As I’ve seen and experienced this “sinking ship” feeling with my students, it has motivated and inspired me to preach the Gospel even more out of necessity! Games and activities might provide the 30 minute distraction to the question “Who am I?” But a weekly reminder that you are made in the image of God, that you are the pinnacle of God’s creation, and that you are so precious in God’s sight that he’d rather die for you than spend eternity without you goes beyond distraction. It can provide healing to the deep grief our students are feeling as they are face-to-face with the fallen world.
When we’re all able to gather again face-to-face, don’t settle for just being happy to see each other again. Rejoice! Celebrate! And remind your students that the reason they have felt this longing for community is because they are called to be a part of the body of Christ! Don’t settle for behavior modification lessons that will do nothing to address their hearts, or the lack of hope they’ve been feeling. Rather, remind them that the same God who has made us in his image, who died for our sins and called us to be a part of his Body, also invites us to cast our yoke upon him so that we can find rest for our souls in his loving and gracious arms!
If you were like me two years ago, afraid that the basics of the Gospel message would become too repetitive, let me share my teaching journey with you from this past year. The topics we’ve discussed this year consist of: the fear of God, following Jesus, the Holy Spirit, spiritual disciplines (such as prayer and Bible reading), Christian fellowship, and future hope. You might think that in a predominantly Christian-school context that my students were quite equipped with knowledge in these areas; not the case! Here are just a few comments I’ve overheard the past year (and keep in mind that 95% of the students I minister to are 2nd to 4th generation Christians who have only ever gone to Christian school):
I don’t know how to pray because no one has ever taught me.
The Holy Spirit isn’t so much God as he is God’s helper when we are in really difficult situations.
Jesus won’t love me if I don’t read my Bible and pray every day.
I’ve sinned too much to be forgiven. - (a 14-year old, by the way)
I can trust more in politicians and world leaders to make meaningful change because I can see them. I don’t know for certain that God is going to be the one to fix all this.

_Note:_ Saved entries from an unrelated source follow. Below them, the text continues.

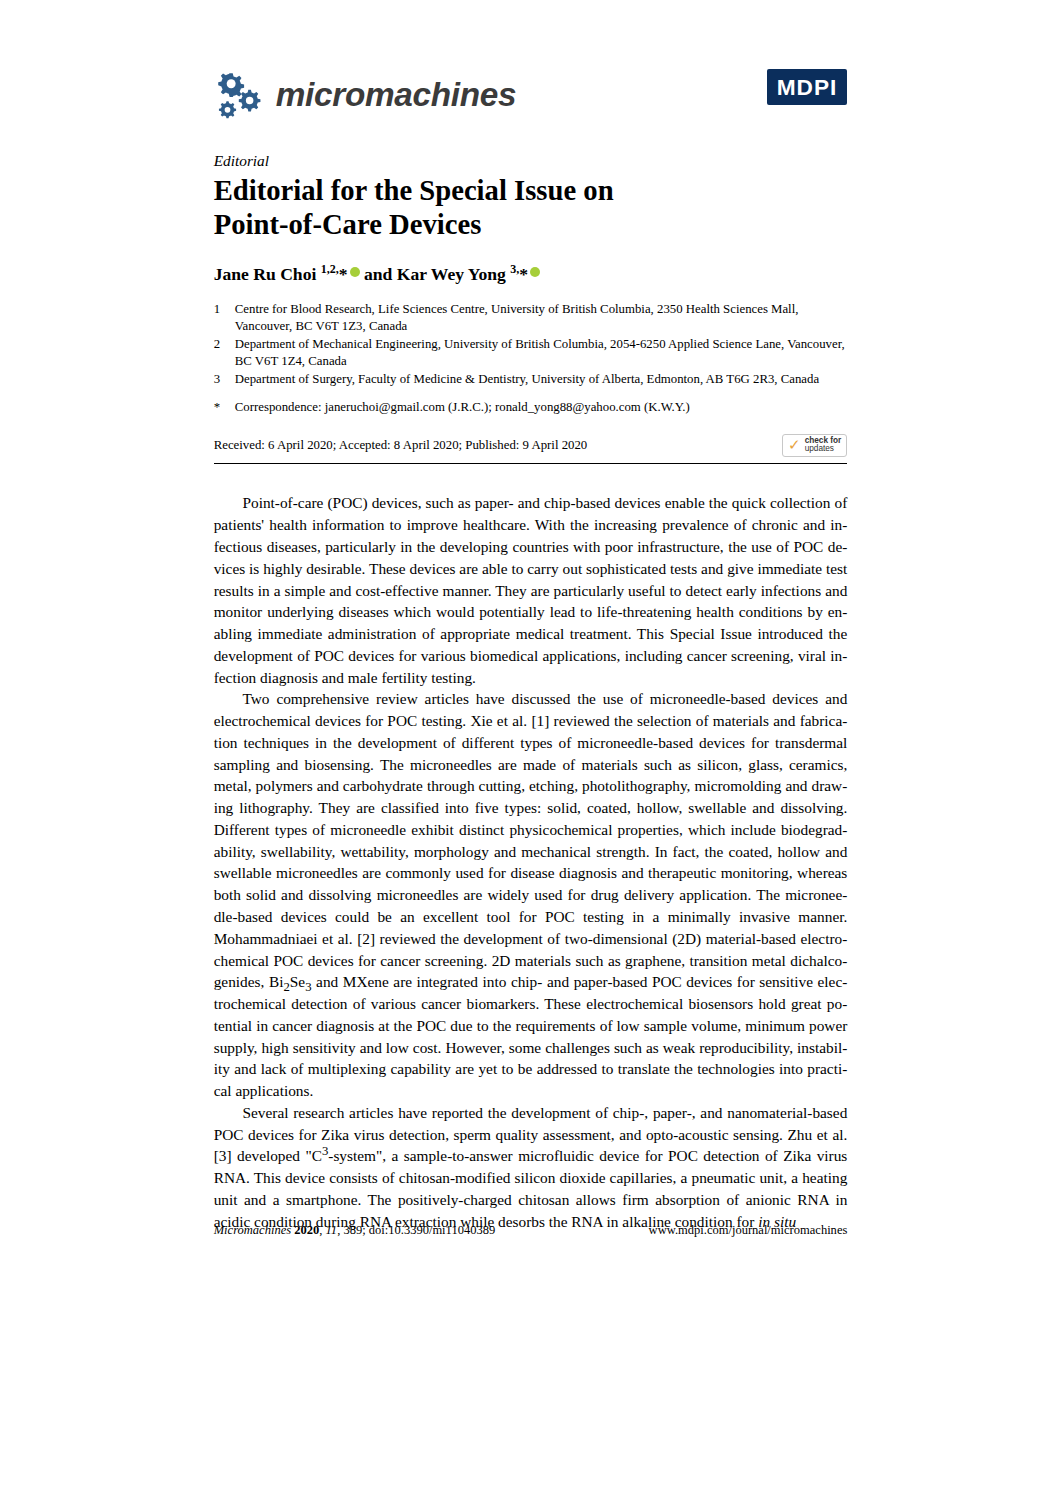micromachines
MDPI
Editorial
Editorial for the Special Issue on
Point-of-Care Devices
Jane Ru Choi 1,2,* and Kar Wey Yong 3,*
1 Centre for Blood Research, Life Sciences Centre, University of British Columbia, 2350 Health Sciences Mall, Vancouver, BC V6T 1Z3, Canada
2 Department of Mechanical Engineering, University of British Columbia, 2054-6250 Applied Science Lane, Vancouver, BC V6T 1Z4, Canada
3 Department of Surgery, Faculty of Medicine & Dentistry, University of Alberta, Edmonton, AB T6G 2R3, Canada
*Correspondence: janeruchoi@gmail.com (J.R.C.); ronald_yong88@yahoo.com (K.W.Y.)
Received: 6 April 2020; Accepted: 8 April 2020; Published: 9 April 2020
✓ check forupdates
Point-of-care (POC) devices, such as paper- and chip-based devices enable the quick collection of patients' health information to improve healthcare. With the increasing prevalence of chronic and infectious diseases, particularly in the developing countries with poor infrastructure, the use of POC devices is highly desirable. These devices are able to carry out sophisticated tests and give immediate test results in a simple and cost-effective manner. They are particularly useful to detect early infections and monitor underlying diseases which would potentially lead to life-threatening health conditions by enabling immediate administration of appropriate medical treatment. This Special Issue introduced the development of POC devices for various biomedical applications, including cancer screening, viral infection diagnosis and male fertility testing.
Two comprehensive review articles have discussed the use of microneedle-based devices and electrochemical devices for POC testing. Xie et al. [1] reviewed the selection of materials and fabrication techniques in the development of different types of microneedle-based devices for transdermal sampling and biosensing. The microneedles are made of materials such as silicon, glass, ceramics, metal, polymers and carbohydrate through cutting, etching, photolithography, micromolding and drawing lithography. They are classified into five types: solid, coated, hollow, swellable and dissolving. Different types of microneedle exhibit distinct physicochemical properties, which include biodegradability, swellability, wettability, morphology and mechanical strength. In fact, the coated, hollow and swellable microneedles are commonly used for disease diagnosis and therapeutic monitoring, whereas both solid and dissolving microneedles are widely used for drug delivery application. The microneedle-based devices could be an excellent tool for POC testing in a minimally invasive manner. Mohammadniaei et al. [2] reviewed the development of two-dimensional (2D) material-based electrochemical POC devices for cancer screening. 2D materials such as graphene, transition metal dichalcogenides, Bi2Se3 and MXene are integrated into chip- and paper-based POC devices for sensitive electrochemical detection of various cancer biomarkers. These electrochemical biosensors hold great potential in cancer diagnosis at the POC due to the requirements of low sample volume, minimum power supply, high sensitivity and low cost. However, some challenges such as weak reproducibility, instability and lack of multiplexing capability are yet to be addressed to translate the technologies into practical applications.
Several research articles have reported the development of chip-, paper-, and nanomaterial-based POC devices for Zika virus detection, sperm quality assessment, and opto-acoustic sensing. Zhu et al. [3] developed "C3-system", a sample-to-answer microfluidic device for POC detection of Zika virus RNA. This device consists of chitosan-modified silicon dioxide capillaries, a pneumatic unit, a heating unit and a smartphone. The positively-charged chitosan allows firm absorption of anionic RNA in acidic condition during RNA extraction while desorbs the RNA in alkaline condition for in situ
Micromachines 2020, 11, 389; doi:10.3390/mi11040389
www.mdpi.com/journal/micromachines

Each and every single one of those comments screams for the truth of the Gospel of grace. We need to preach the Good News every single week to our students, like our lives and ministry depend on it! We have been blessed with fertile soil to start sowing the seeds of rescue and grace into the lives of our students; who knows if we’ll ever be given the chance to speak truth and grace into a collective conscious of grief ever again in our lifetime? Let us not waste the opportunity on games, activities, distractions, and “cool” messages. As we find rest, hope, purpose, grace, and love in Christ, may we never cease in leading our students to the only one who is able to truly meet their deepest needs with transformative grace.
Preach the Gospel, friends. Preach it every week without apology — it is what we need — it is what our students need — and it is what the world needs now more than ever!
This article was originally written for Rooted in early May, 2021.